With his overalls and deep set eyes, James “Billy” McConnell is proud to call himself an oil man.
It’s in his blood.
The Yazoo City resident knows the oil business inside and out from the overall operation of a drilling system to the lingo the oil men use amongst themselves.
The 80-year-old grins when talking about the suspense of drilling a wildcat well. And he laughs out loud when remembering the rookie oil men, or "worms" as he calls them.
In the 1940s McConnell was a young boy with oil on his brain. And the attraction of black gold has never left him.
“I left the oil business a few times, but I always came back,” McConnell said. “I loved it; still do.”
The oil business brought McConnell’s father, J.C. McConnell, to Yazoo County in 1939.
“Daddy transferred over here in September of 1939,” McConnell said. “He was sent here to oversee drilling for the Jones-O’Brien Company. He oversaw the drilling of the second well in the Tinsley fields.”
Nestled 12 miles from Yazoo City in the middle of the hills lies the small communities of Tinsley, Oil City, Anding and other tiny plots. But when oil was discovered in the area in 1939, the quiet communities transformed into bustling towns with hundreds of people and dollars coming through.
McConnell arrived in the growing area when he was 11 years old.
“Of course, at the time, I thought I was grown,” McConnell said.
McConnell said after the second well was drilled, people began to realize there was a tremendous oil reserve in the area.
“That is when everything started happening,” McConnell said. “There was so much going on there. The first bulldozer I ever saw in my life was out there. There were mules and horses digging pits. It was constantly something going on.”
McConnell said one had to be careful even walking the roads in the community. There was constant activity on them with other walkers, cars, loud trucks and horses.
“The roads were dirt, and some were gravel,” McConnell said. “But people were always on them.”
Although the area had money in her hills, it was still hard times for the locals and the many out of town visitors who were looking for work and a better life.
“It was still the Great Depression,” McConnell said. “People were scrapping to live. The oil brought instant riches for the people who owned the land.”
It seemed as if it was overnight when the oil businessmen arrived in the area with smiles and briefcases, wanting signatures. Their arrival meant money for neighboring Yazoo City too.
“Businessmen would come in and buy leases,” McConnell said. “They would stay in the Lamar Hotel in Yazoo City while they were doing their business. Even Yazoo City started to boom.”
And children were littered throughout the Tinsley area. It wasn’t just a few here or there. It was hundreds.
“There were so many kids out there, they had four buses running kids to school,” McConnell said.
Young kids also meant good workers for the oil companies. McConnell got a job when he was 15 years old. He was paid $1 an hour.
“They would hire us kids,” McConnell said. “We were kids, but we sure could work. The old timers were getting old, and the younger men were off at war. We were all that was left.”

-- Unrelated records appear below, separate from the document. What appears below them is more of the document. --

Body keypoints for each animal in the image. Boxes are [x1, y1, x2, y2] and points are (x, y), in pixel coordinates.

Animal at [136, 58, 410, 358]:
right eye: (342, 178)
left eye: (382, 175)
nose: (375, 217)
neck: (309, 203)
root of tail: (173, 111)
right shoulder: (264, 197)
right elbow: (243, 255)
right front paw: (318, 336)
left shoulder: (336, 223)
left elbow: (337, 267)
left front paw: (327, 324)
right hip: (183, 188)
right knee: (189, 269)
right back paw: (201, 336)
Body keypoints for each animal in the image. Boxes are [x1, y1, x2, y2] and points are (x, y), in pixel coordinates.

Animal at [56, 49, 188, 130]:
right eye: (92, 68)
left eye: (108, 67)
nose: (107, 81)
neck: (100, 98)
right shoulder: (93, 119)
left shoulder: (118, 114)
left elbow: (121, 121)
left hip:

McConnell said the oil boom in Yazoo County wasn’t like anything else in the country.
“When oil was discovered in Tinsley, there was nothing going on in the U.S. as far as a boom goes,” McConnell said. “By the time we got there, three or four wells had been drilled. It was boom time.”
McConnell said he and the rest of his family joined his father when their house was built in 1940.
“Everyone thought we were rich because of the house,” McConnell said. “We lived in a house, but a lot of people were staying in tents and shacks. Some of the tents looked just as good as some of the houses.”
It was hard for hundreds of people to find a place to live in an area where they had no connections. Locals began opening up boarding houses, stores and eateries.
And then there was the night life.
“Tinsley had three honky tonks,” McConnell said. “Oh, it was a wild spot. There were bootleggers running around. It was wild. It was nothing but oil men and diggers.”
McConnell said there was a reason Tinsley remained alive after the sun went down.
“Well, what do you think,” McConnell asked, with a laugh. “There was nothing but oil men out there with money to spend.”
But McConnell also remembers the fear that many locals had with the flood of newcomers.
“Some people were scared to cash their checks,” McConnell said. “You didn’t know who these people were. The oil people came out of nowhere.”
McConnell visits the area every now and then. Many of the buildings and other landmarks are gone. But a few pumpjacks can still be seen in the distance. And technology is allowing the business to continue with Denbury Resources using carbon dioxide to help oil rise.
“There are things over there now that you never dreamed of doing in the past,” McConnell said. “But it is nothing like it was during that boom time.”